#### Brief:
If a line in the entries includes "center", show that line.

#### Record set:

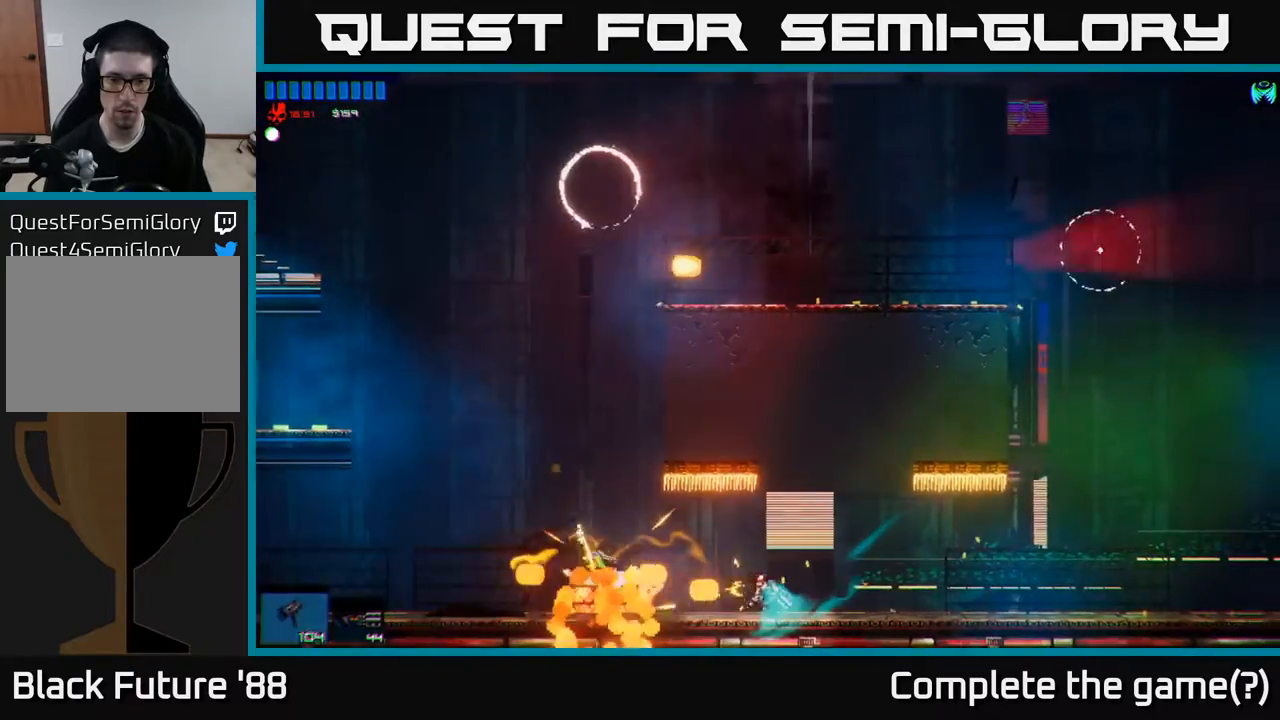
{"buttons": ["A"], "left_stick": "left", "right_stick": "center", "events": [[500, "A", "down"]]}
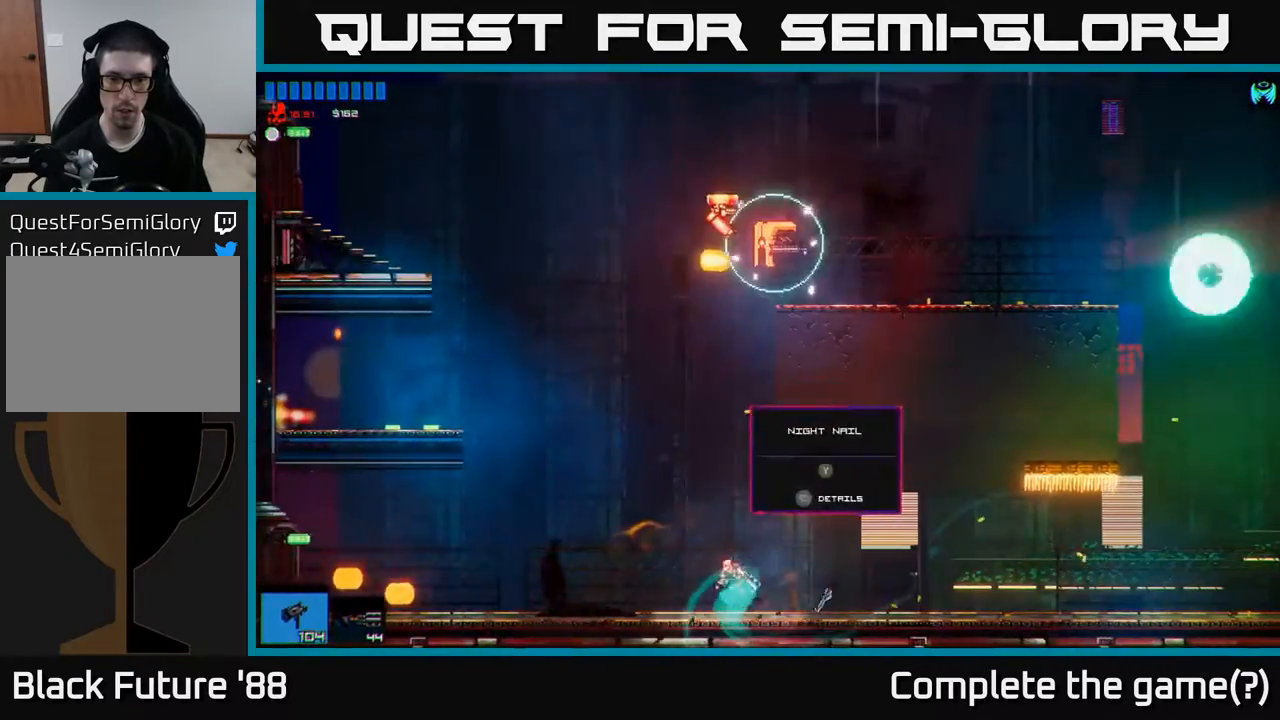
{"buttons": [], "left_stick": "right", "right_stick": "center", "events": [[333, "left_stick", "right"], [383, "A", "up"]]}
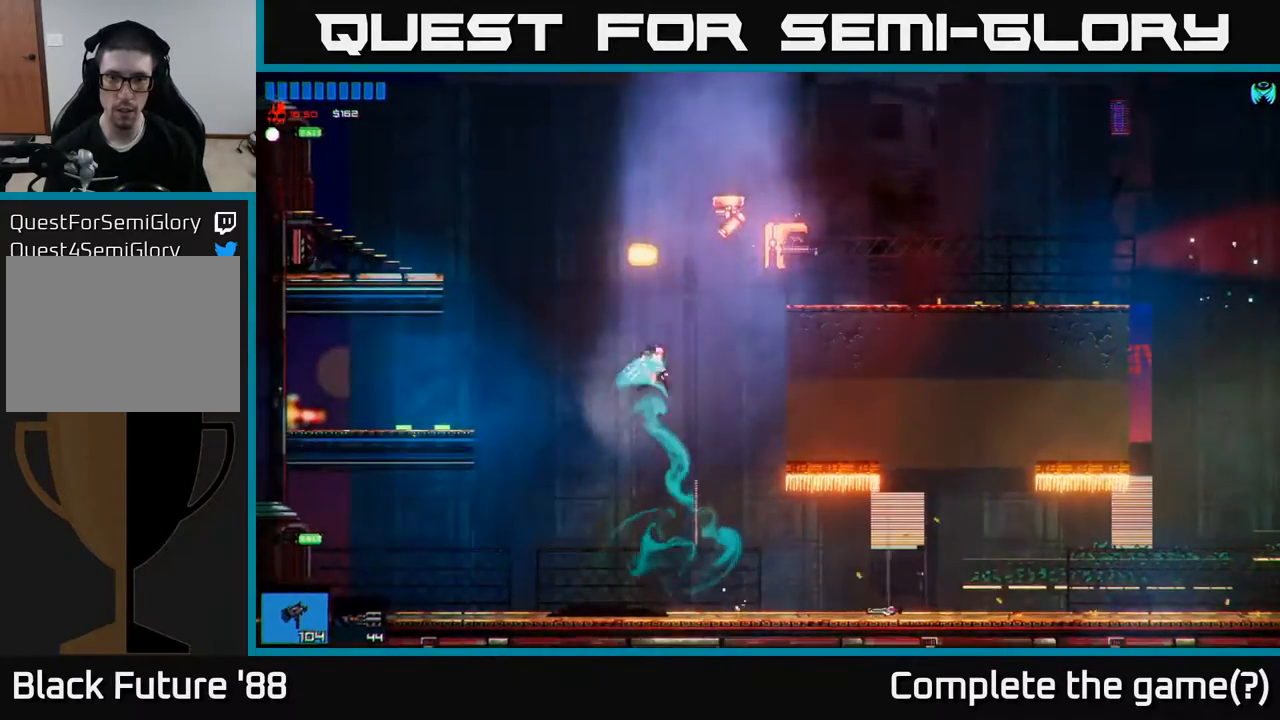
{"buttons": [], "left_stick": "up-right", "right_stick": "up-right", "events": [[17, "A", "down"], [117, "A", "up"], [133, "left_stick", "up-right"], [217, "right_stick", "up-right"]]}
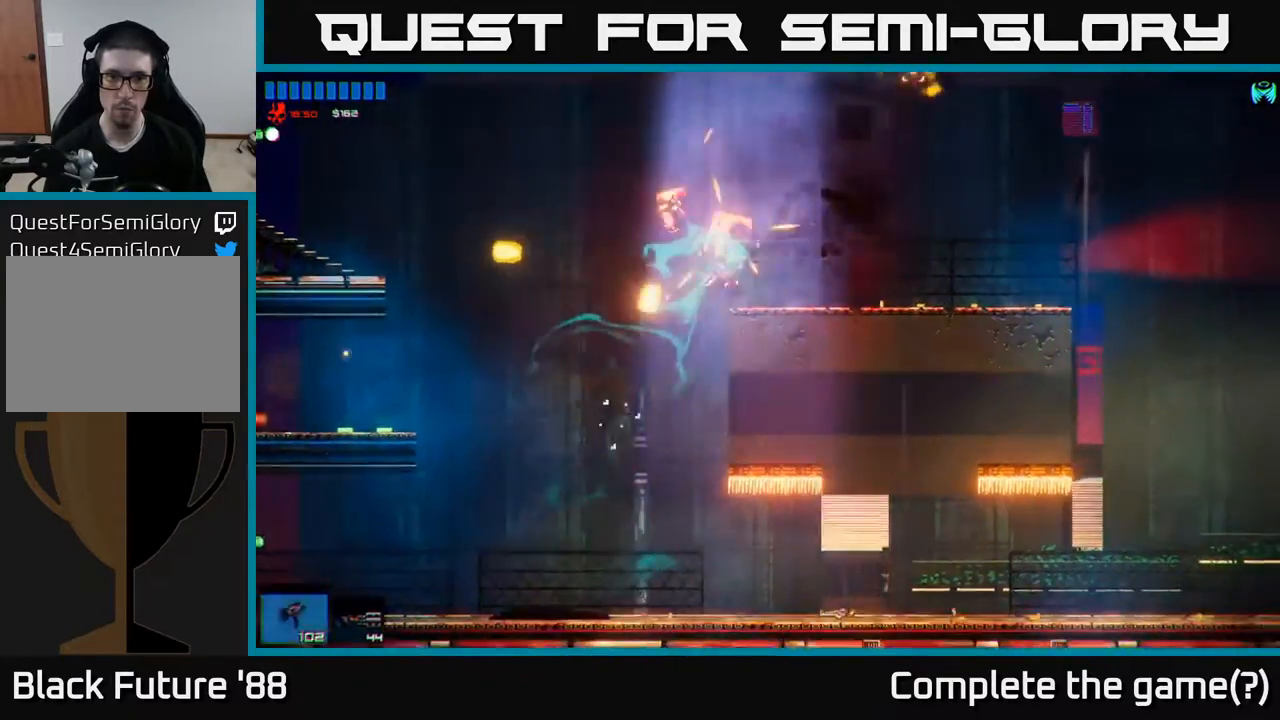
{"buttons": [], "left_stick": "left", "right_stick": "up-left", "events": [[83, "right_stick", "up"], [250, "right_stick", "up-left"], [467, "left_stick", "left"]]}
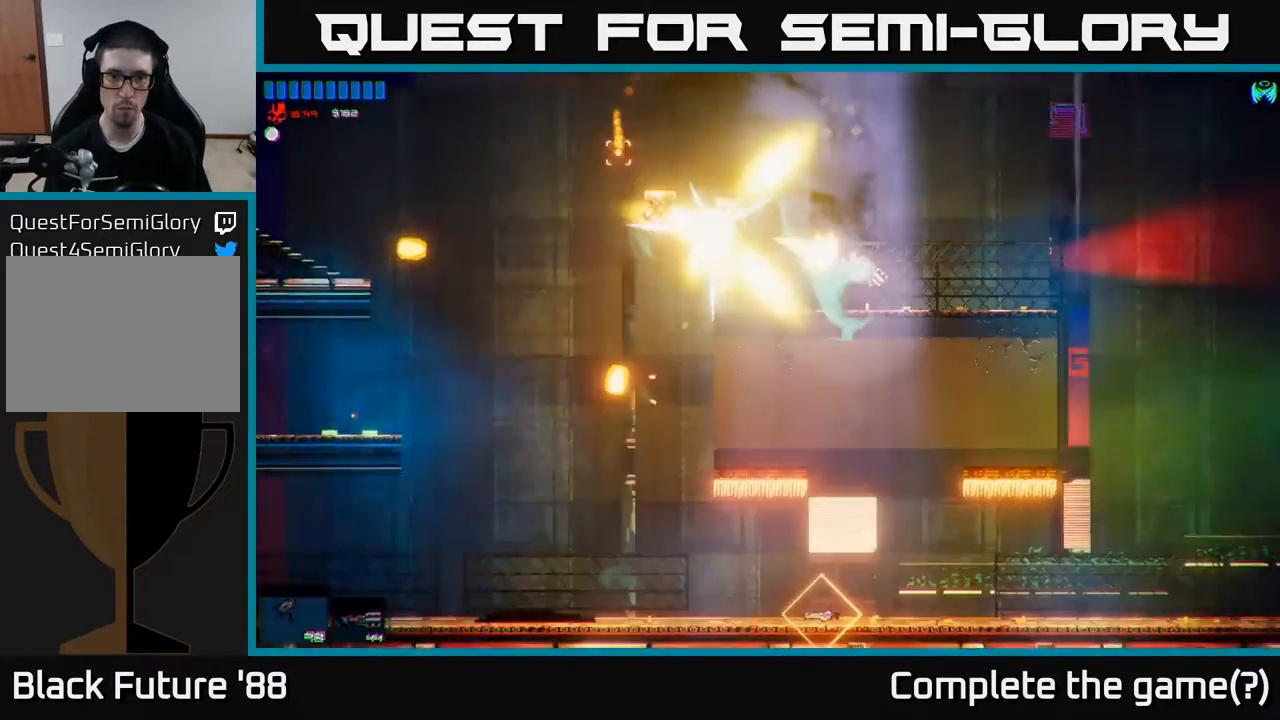
{"buttons": [], "left_stick": "right", "right_stick": "left", "events": [[100, "left_stick", "center"], [267, "right_stick", "left"], [450, "left_stick", "right"]]}
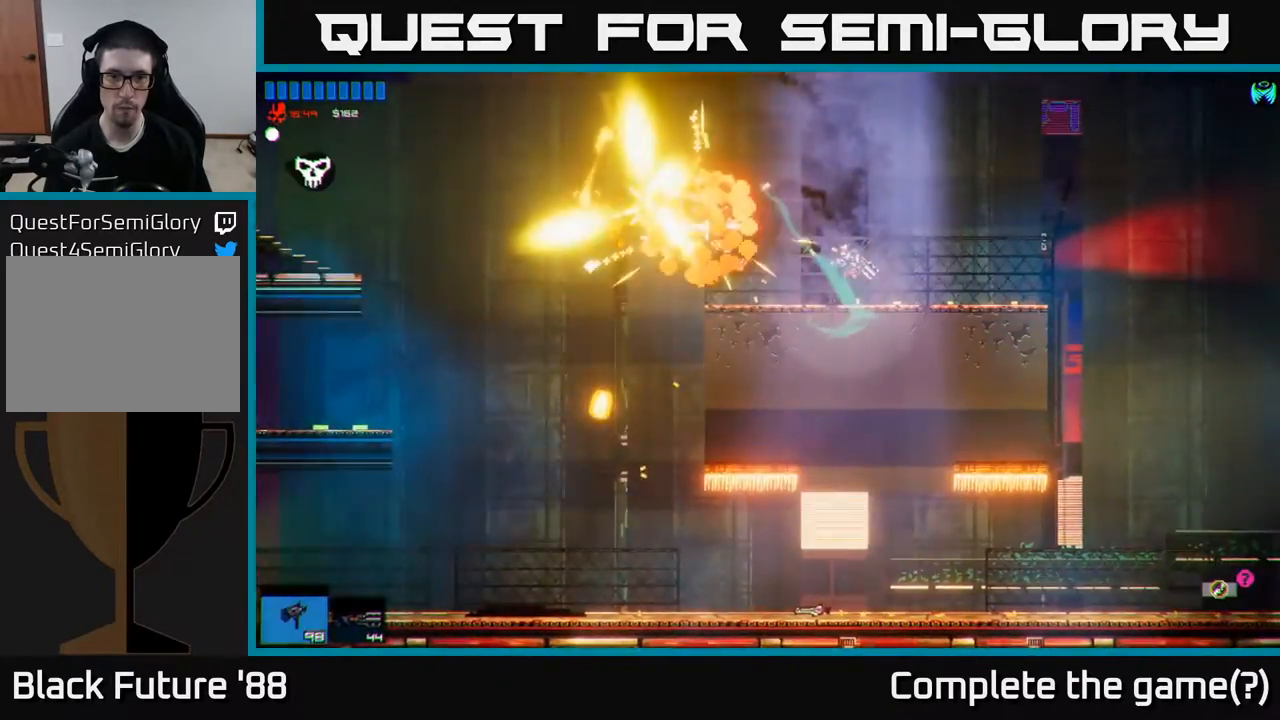
{"buttons": ["A"], "left_stick": "left", "right_stick": "center", "events": [[133, "left_stick", "left"], [183, "right_stick", "center"], [433, "A", "down"]]}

#### Problem solution:
{"buttons": ["A"], "left_stick": "left", "right_stick": "center", "events": [[500, "A", "down"]]}
{"buttons": [], "left_stick": "right", "right_stick": "center", "events": [[333, "left_stick", "right"], [383, "A", "up"]]}
{"buttons": [], "left_stick": "right", "right_stick": "left", "events": [[100, "left_stick", "center"], [267, "right_stick", "left"], [450, "left_stick", "right"]]}
{"buttons": ["A"], "left_stick": "left", "right_stick": "center", "events": [[133, "left_stick", "left"], [183, "right_stick", "center"], [433, "A", "down"]]}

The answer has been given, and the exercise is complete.